Menu Immaginato II
Imagined Menu by Italian artist Leone Contini arises from a historical event that happened in October 1917 with the worst defeat in the history of the Italian military: the “Rotta di Caporetto” (the Defeat of Caporetto).
A collaboration between Kunstraum München & Kunstverein Milano
19 June - 06 July 2014
@Kunstraum, München, Germania
Imagined Menu, after having been presented in 2013 by Kunstverein Amsterdam, arrives in Munich, with two events:
June 18 – – The Kunstraum München will present in cooperation with the Kunstverein Milano a lecture performance conceived as a flowing narrative that de-constructs the means for nutrition and control over the body of the soldiers during the Great War, from the trenches to the prison camps after the defeat of Caporetto. The “traces” produced during the lecture performance will remain on view until July 6.
July 3 – – The recipes from the cookbook B98, imagined by Italian prisoners during the First World War, will be turned into real food in the form of a picnic on the Olympiaberg, the hill that was piled up from the debris of Munich generated by the bombings during the Second World War, today a leisure urban park. Each dish will be an opportunity for reflections and informal talks between the artist and his guests.
Both Performances in English
Imagined Menu by Italian artist Leone Contini arises from a historical event that happened in October 1917 with the worst defeat in the history of the Italian military: the “Rotta di Caporetto” (the Defeat of Caporetto). Between October and November about 300.000 Italian soldiers were taken prisoner and later on allocated to prison camps in Germany and Austro-Hungary; the status of the soldier suddenly changes: from being a fighting-machine he is turned into a defeated device, a prisoner of war. His body, which until that moment was fed by rations and canned food, now becomes drained and undernourished.
One of the prisoners of Caporetto is Giosuè Fiorentino, a young Sicilian officer and great-uncle of Leone Contini, who was interned at Cellelager, north of Hannover, along with 3000 other Italian officers. The small community of his barrack – the barrack being the minimum social unit in the life of the camp – experiences hunger, cold and despair, but at the same time develops strategies of collective resistance. The prisoners contrast the “Sbobba”, the soup that barely keeps them alive in the camp, by sharing recipes and “memories“ of intensely desired food, which is also subject of endless discussions among them. The sharing of this “imagined” food is probably an attempt to cope with the extreme hunger, to redirect this basal instinct and convert a crowd of hungry bodies to something akin to a community.
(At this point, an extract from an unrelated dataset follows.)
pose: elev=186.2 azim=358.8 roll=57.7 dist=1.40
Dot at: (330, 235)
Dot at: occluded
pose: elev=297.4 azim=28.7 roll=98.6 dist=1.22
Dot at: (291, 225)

This conviviality – though virtual – is in itself an act of collective resistance.
Giosuè Fiorentino wrote down in two hand-bound notebooks the recipes described by his fellow prisoners; the result is a vast mosaic of Italian regional cuisines at the time of 1900, about 250 recipes from Friuli to Sicily. B98, the identifier of his barrack, became also the title of one of the two cookbooks.